Written by Dr Cindy Neunert, Paediatric Hematologist & Medical Advisor

The first week of December, when the American Society of Hematology (ASH) holds its annual meeting, is always a busy time for hematologists.

The first week of December, when the American Society of Hematology (ASH) holds its annual meeting, is always a busy time for hematologists. This year approx. 30,000 hematologists from over 100 countries came together to collaborate, advocate for patients, and all get the latest updates on ITP. During this year’s meeting there were 3 sessions dedicated to ITP and platelet disorders.

Session 1: Innovative Treatments for ITP

During this session, speakers presented results from clinical trials on novel treatments for ITP. One trial was using the drug rilzabrutinib, a bruton tyrosine kinase inhibitor, to treat adults with ITP. Bruton tyrosine kinase is an important signaler of the immune system that was given to patients for a total of 24 weeks. 35% of the patients were able to have a platelet count > 50 x 109/L for at least 8 of the last 12 weeks of the study.

What is exciting is that patients seem to respond rather quickly to the medication with many patients showing a response as early as two weeks. It is encouraging that this study was open to patients who relapsed after corticosteroids without needing to fail several additional therapies first or have persistent or chronic ITP.

This means that now we may have treatments that are approved for patients to get earlier in the course of their disease. It was also shown that this medication was easy for patients to take without a lot of side effects and it improved their health-related quality of life.

Results from a study on Efgartigimod were also presented. Efgartigimod is a neonatal Fc receptor blocker. It works to prevent the antibodies that cause ITP from recirculating. This leads to less antibodies available to bind to the platelets and clear them. In the ADVANCE IV study adults with persistent or chronic ITP were treated with either efgartigimod or a placebo (a non-drug infusion) for 24 weeks.

The drug was given IV every week for 4 weeks and then either continued every week or switch to every other week depending on the patient’s response. The study showed efgartigimod provided a rapid increase in the platelet count, as early as 7 days. This drug may also provide a quick increase in the platelet count for patients who need it. It will be exciting to continue to see the development of these new drugs for patients with ITP.

Session 2: Clinical Practice, Natural History, and Patient Reported Outcomes

During this session several presentations focused on how ITP affects patients and how we might try to make that better. One presentation addressed the need for advanced treatments in adult patients with ITP for longer than 3 months. Despite starting a second-line treatment, many patients in this group had to switch medication, be treated for bleeding, or be hospitalized. This is an important study showing the need for novel treatments and the impact of ITP on patients.

In addition, we learned that patients with ITP may have an increased risk for infection, especially within the first year of

treatment. We don’t know from this presentation if this is related to the treatment that patients were receiving but it is always important as a patient to ask if any medication you are starting will increase your risk of infection and what you can do to try to prevent infections.

Lastly, there was a presentation on the use of the thrombopoietin-receptor agonist, avatrombopag, earlier during ITP. Even in patients with newly diagnosed ITP avatrombopag was good at increasing the platelet count and could improve the quality of life of patients if used sooner.

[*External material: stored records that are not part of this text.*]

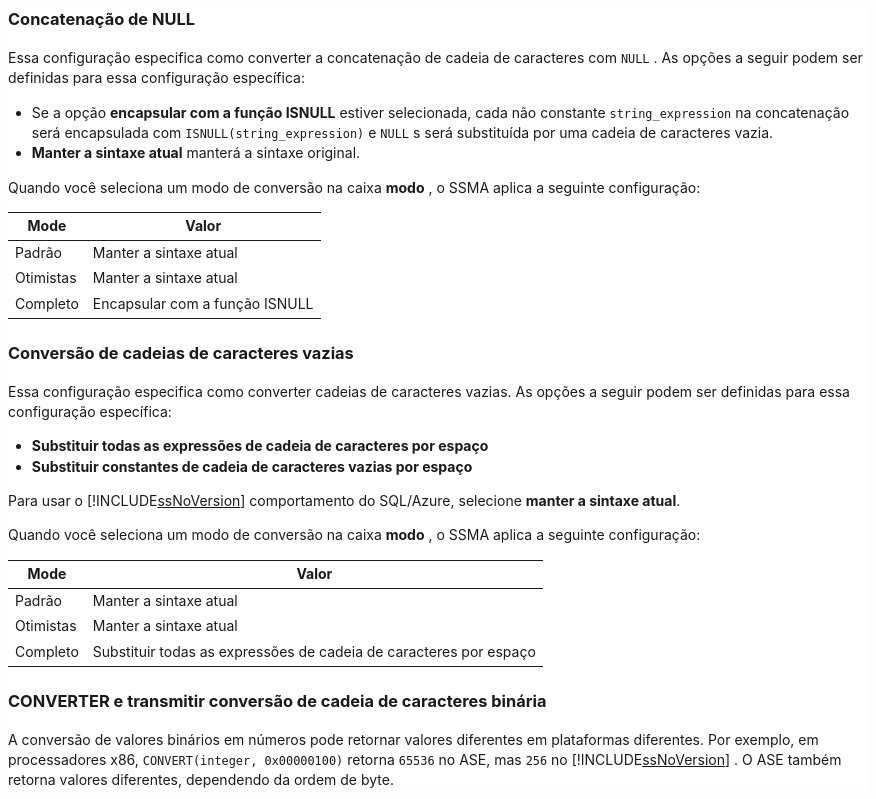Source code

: ### <a name="concatenation-of-null"></a>Concatenação de NULL

Essa configuração especifica como converter a concatenação de cadeia de caracteres com `NULL` . As opções a seguir podem ser definidas para essa configuração específica:

- Se a opção **encapsular com a função ISNULL** estiver selecionada, cada não constante `string_expression` na concatenação será encapsulada com `ISNULL(string_expression)` e `NULL` s será substituída por uma cadeia de caracteres vazia.
- **Manter a sintaxe atual** manterá a sintaxe original.

Quando você seleciona um modo de conversão na caixa **modo** , o SSMA aplica a seguinte configuração:

|Mode|Valor|
|-|-|
|Padrão|Manter a sintaxe atual|
|Otimistas|Manter a sintaxe atual|
|Completo|Encapsular com a função ISNULL|

### <a name="conversion-of-empty-strings"></a>Conversão de cadeias de caracteres vazias

Essa configuração especifica como converter cadeias de caracteres vazias. As opções a seguir podem ser definidas para essa configuração específica:

- **Substituir todas as expressões de cadeia de caracteres por espaço**
- **Substituir constantes de cadeia de caracteres vazias por espaço**

Para usar o [!INCLUDE[ssNoVersion](../../includes/ssnoversion-md.md)] comportamento do SQL/Azure, selecione **manter a sintaxe atual**.

Quando você seleciona um modo de conversão na caixa **modo** , o SSMA aplica a seguinte configuração:

|Mode|Valor|
|-|-|
|Padrão|Manter a sintaxe atual|
|Otimistas|Manter a sintaxe atual|
|Completo|Substituir todas as expressões de cadeia de caracteres por espaço|

### <a name="convert-and-cast-binary-string-conversion"></a>CONVERTER e transmitir conversão de cadeia de caracteres binária

A conversão de valores binários em números pode retornar valores diferentes em plataformas diferentes. Por exemplo, em processadores x86, `CONVERT(integer, 0x00000100)` retorna `65536` no ASE, mas `256` no [!INCLUDE[ssNoVersion](../../includes/ssnoversion-md.md)] . O ASE também retorna valores diferentes, dependendo da ordem de byte.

Session 3: ITP in Special Populations

There were two presentations on ITP during pregnancy at this session. The first discussed women who developed ITP during their pregnancy and were followed for 6 months after the baby was born. ITP occurred equally during all trimesters of the pregnancy. When compared to women who had ITP prior to their pregnancy, these women had similar platelet counts and bleeding, however they were more likely to receive ITP interventions. The babies born to these mothers were also at risk for having neonatal ITP and many of the women continued to have ITP following the pregnancy. A second study compared treatment with just prednisone to treatment of prednisone and IVIg for pregnant women with ITP. While the women who got both medications had a faster increase in their platelet count there was no difference in treatment needed at delivery, type of delivery, or in the platelet counts of their babies. These two presentations highlight the importance for doctors to recognize a new low platelet count during pregnancy as ITP and for women with ITP to get specialty care during pregnancy and following delivery.

These updates provide only a brief overview of approximately 200 abstracts related to ITP, including poster presentations on data from the ITP Natural History Study Registry and iWISH study. What an amazing impact to have the patient experience recognized and presented at the meeting.

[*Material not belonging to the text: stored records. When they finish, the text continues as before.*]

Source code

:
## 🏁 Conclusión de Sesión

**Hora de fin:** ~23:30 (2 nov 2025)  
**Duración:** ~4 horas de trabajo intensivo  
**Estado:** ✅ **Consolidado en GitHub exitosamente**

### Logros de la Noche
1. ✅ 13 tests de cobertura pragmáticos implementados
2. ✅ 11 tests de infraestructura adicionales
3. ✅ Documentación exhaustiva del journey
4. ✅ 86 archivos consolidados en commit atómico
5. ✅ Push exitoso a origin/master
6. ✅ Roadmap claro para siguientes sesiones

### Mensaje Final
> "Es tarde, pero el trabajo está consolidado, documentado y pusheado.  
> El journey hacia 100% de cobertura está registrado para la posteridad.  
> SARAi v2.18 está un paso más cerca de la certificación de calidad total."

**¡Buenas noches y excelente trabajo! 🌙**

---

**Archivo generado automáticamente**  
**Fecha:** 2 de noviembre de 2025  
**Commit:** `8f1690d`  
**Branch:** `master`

It was wonderful also to see familiar faces like your very own Danielle Boyle, Mervyn Morgan from the UK ITP Support Association, and Caroline Kruse of the PDSA at the meeting making sure that the voice of patients is heard by physicians across the globe.

Danielle’s Message: This was my first time attending ASH. Despite ITP being a rare disease, the annual meeting included over 200 abstracts, with numerous opportunities to connect with representatives, including ITP clinicians, including our newest Advisor, Cindy, sponsors and supporters. A special thank you to Caroline Kruse from the PDSA for making us feel welcome at her annual industry meeting and to Mervyn Morgan from the UK ITP Support Association for being my conference buddy during the event.